● **Extracted information**
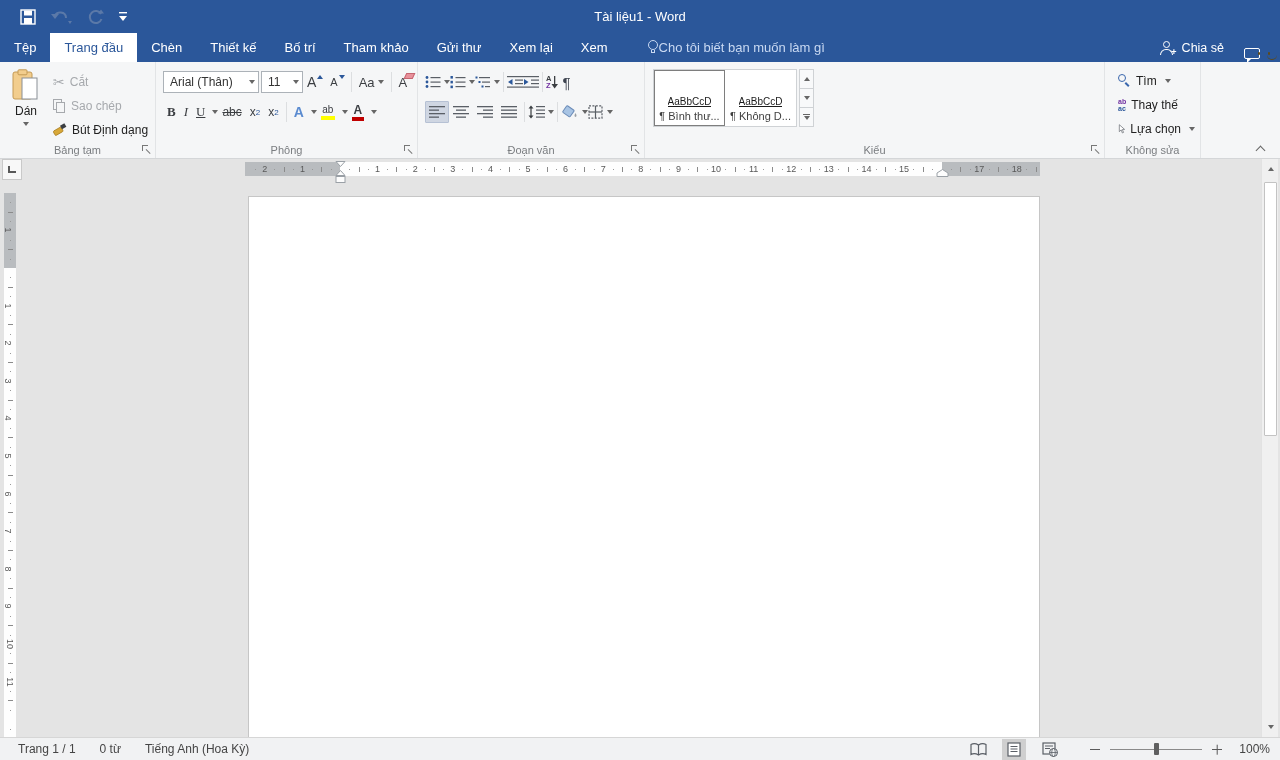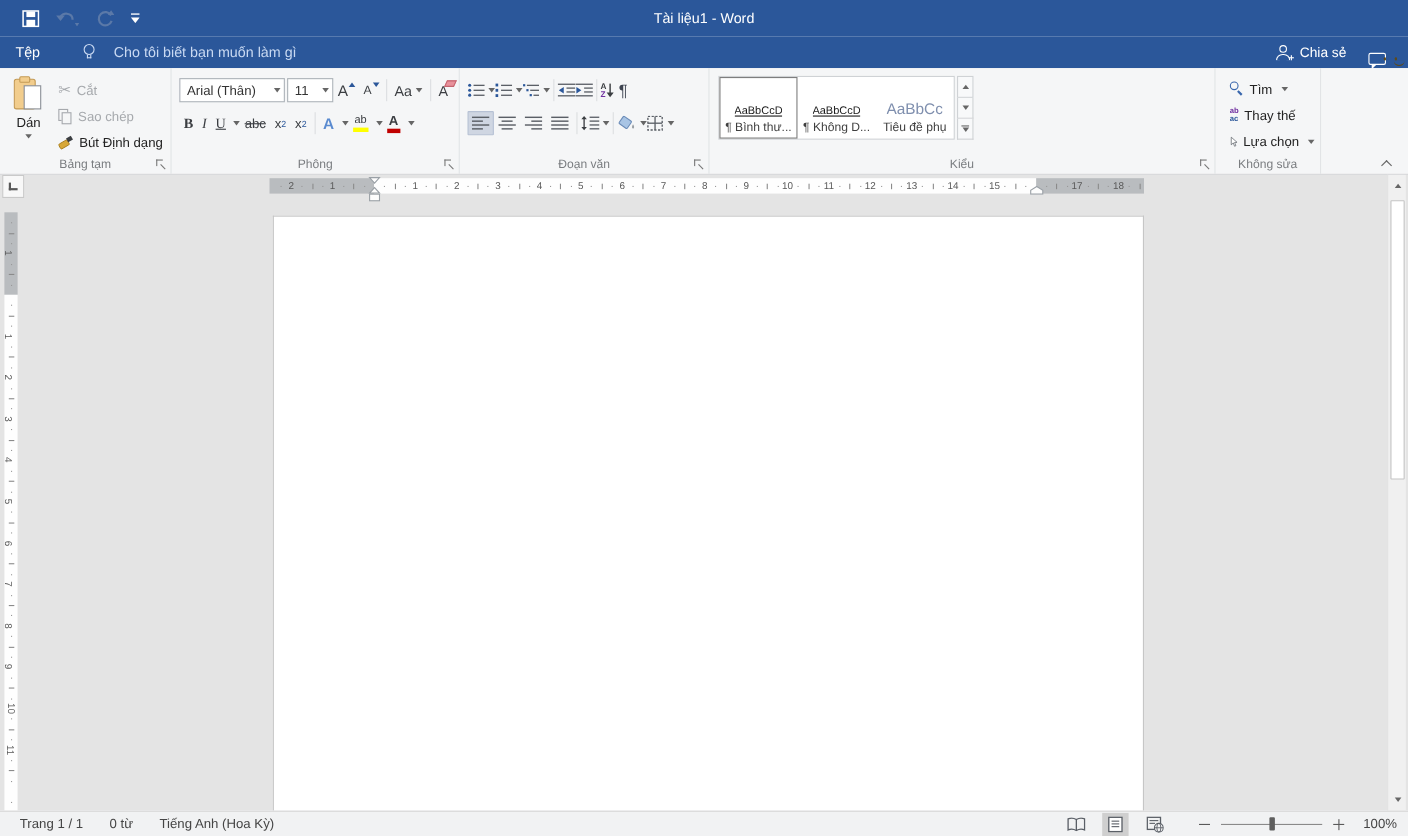"Trang đầu" div { html: none -> <div> <div>Trang đầu</div> <div>Chèn</div> <div>Thiết kế</div> <div>Bố trí</div> <div>Tham khảo</div> <div>Gửi thư</div> <div>Xem lại</div> <div>Xem</div> </div> }
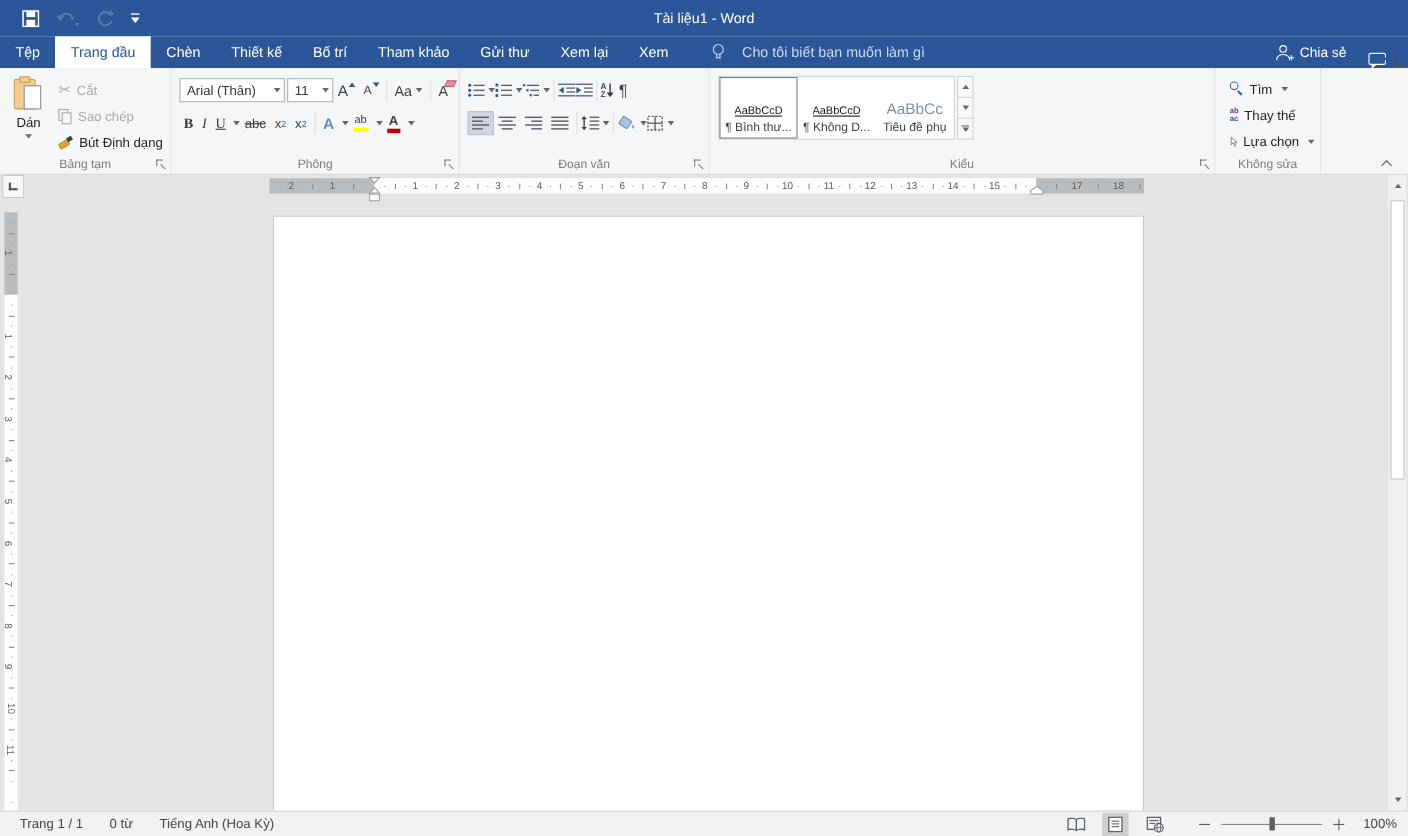"Cho tôi biết bạn muốn" .tellme { gap: 16px -> 0 }
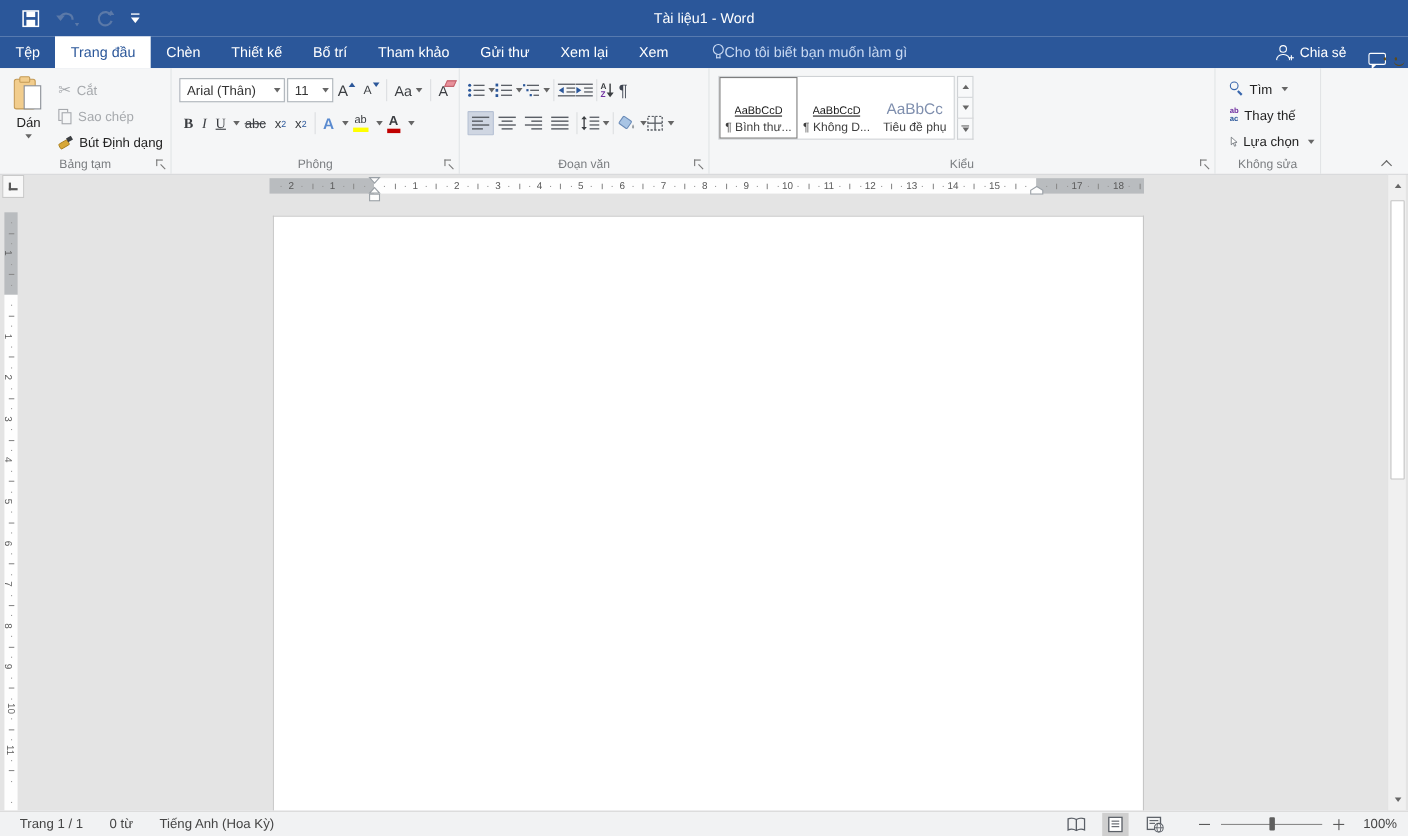"AaBbCc" div.style-card { html: <div> <div>AaBbCc</div> <div>Tiêu đề phụ</div> </div> -> none }
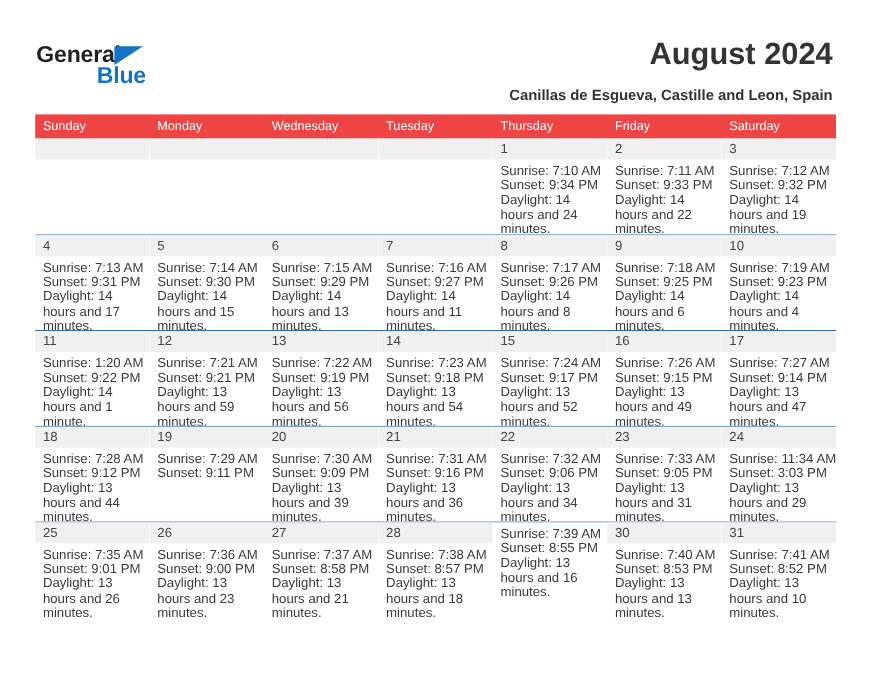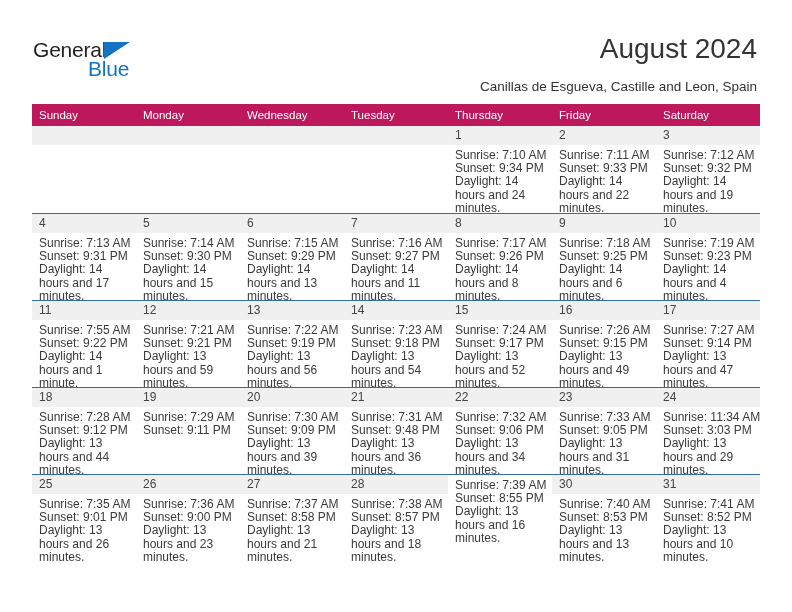"General" .top { font-weight: none -> bold }
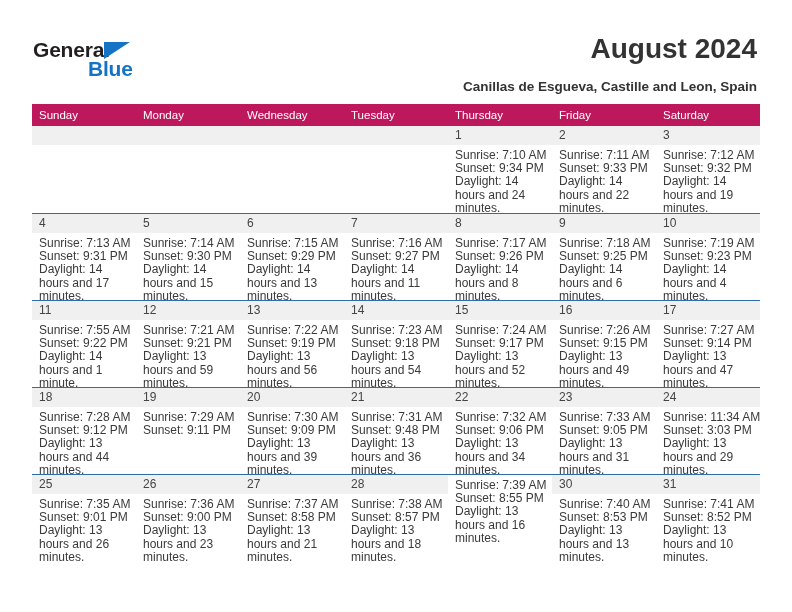"Sunday" .cal-head { background: #be185d -> #ef4444 }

● **About this task**
All of the lines above must be repeated without alteration, though the pictures are to be excluded.

● **Exercise solution**
"Trang đầu" div { html: none -> <div> <div>Trang đầu</div> <div>Chèn</div> <div>Thiết kế</div> <div>Bố trí</div> <div>Tham khảo</div> <div>Gửi thư</div> <div>Xem lại</div> <div>Xem</div> </div> }
"Cho tôi biết bạn muốn" .tellme { gap: 16px -> 0 }
"AaBbCc" div.style-card { html: <div> <div>AaBbCc</div> <div>Tiêu đề phụ</div> </div> -> none }
"General" .top { font-weight: none -> bold }
"Sunday" .cal-head { background: #be185d -> #ef4444 }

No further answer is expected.